If you are the type of person that does not like the stress of travel or uncertainty, it might be time to update your carry-on bag.
You need a bag that is less that 21 X 14 X 9 to be safe. And remember, it has to stay 14 inches in depth after you pack it just to be safe.
However, as of right now, there are not a lot of options aside from much smaller bags that the legal limit.
One option you may want to consider is skipping the traditional carry-on roller bag, and opting for a small duffle bag or even a large back pack.
I have used backpacks exclusively for my carry-on before, cramming my 17 inch notebook in it along with an assortment of clothing. They are great because even if they appear big, they are pliable and can be pushed into virtually any space, including those annoying carry-on bag testers at the check-in counter or TSA line.

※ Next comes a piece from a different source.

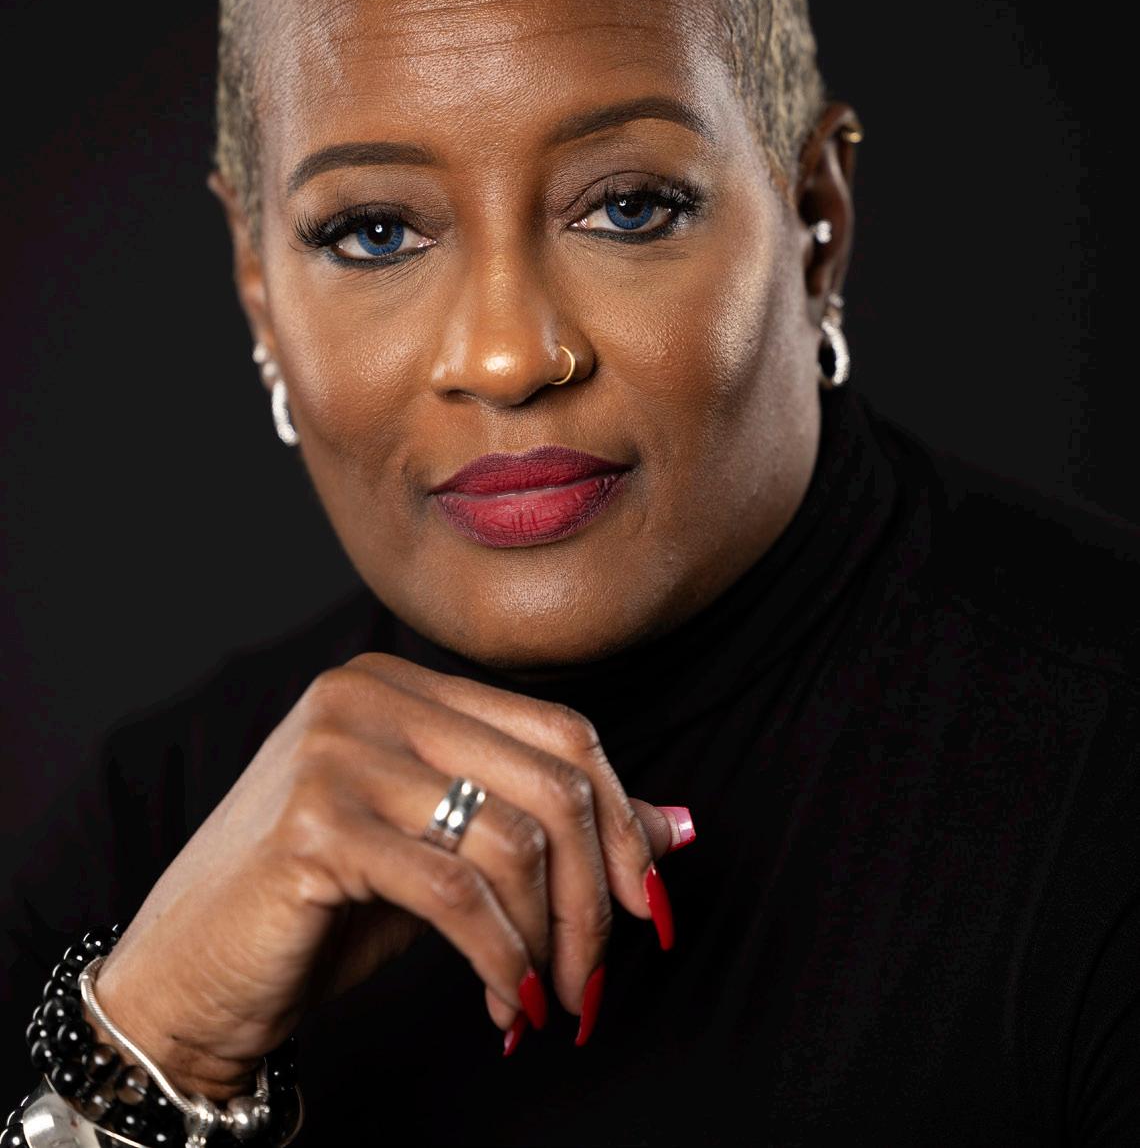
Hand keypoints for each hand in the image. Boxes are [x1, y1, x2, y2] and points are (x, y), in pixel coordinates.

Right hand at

The downside is that you have to lug them around on your back through trains and terminals but I have found that this works for me. There are backpacks of this type that have wheels and a handle that extends upward so you can pull it.
I usually take the backpack along with a carry-on spinner, but I will probably be investing in a smaller one to comply with these apparent arbitrary new rules.
I wish flying was not such a pain. I remember the days when you could go to any airport and hang out, even going through security to the gates to watch planes take-off.
Those days ended over a decade ago and now we are subjected to intrusive searches as well as annoying rules set down by airlines to try to get as much money out of us as possible with airline baggage fees.
To be fair, market forces have not been allowed to work in the airline industry. The fare for Chicago to New York or Atlanta to New York is roughly the same as it was 20 years ago, yet fuel and labor costs have tripled. So they have to look for other sources of revenue.
Unfortunately, between arbitrary airline enforcement and phantom FAA excuses, the average traveler is caught in the middle with a lot of uncertainty. Carry on baggage size has never really been enforced, but things may have changed recently.
My advice it to travel with less “stuff” and try to comply with the newer carry on luggage rules, even if they are not being forced by all airlines. It is probably going to cost you some money because you will need to update your carry-on spinner, however, rather than doing that, I will probably just stick with my gigantic laptop backpack and see how that works for the time being. These things have a way of sorting themselves out and I am interesting in observing the system next month when I travel internationally to Brazil.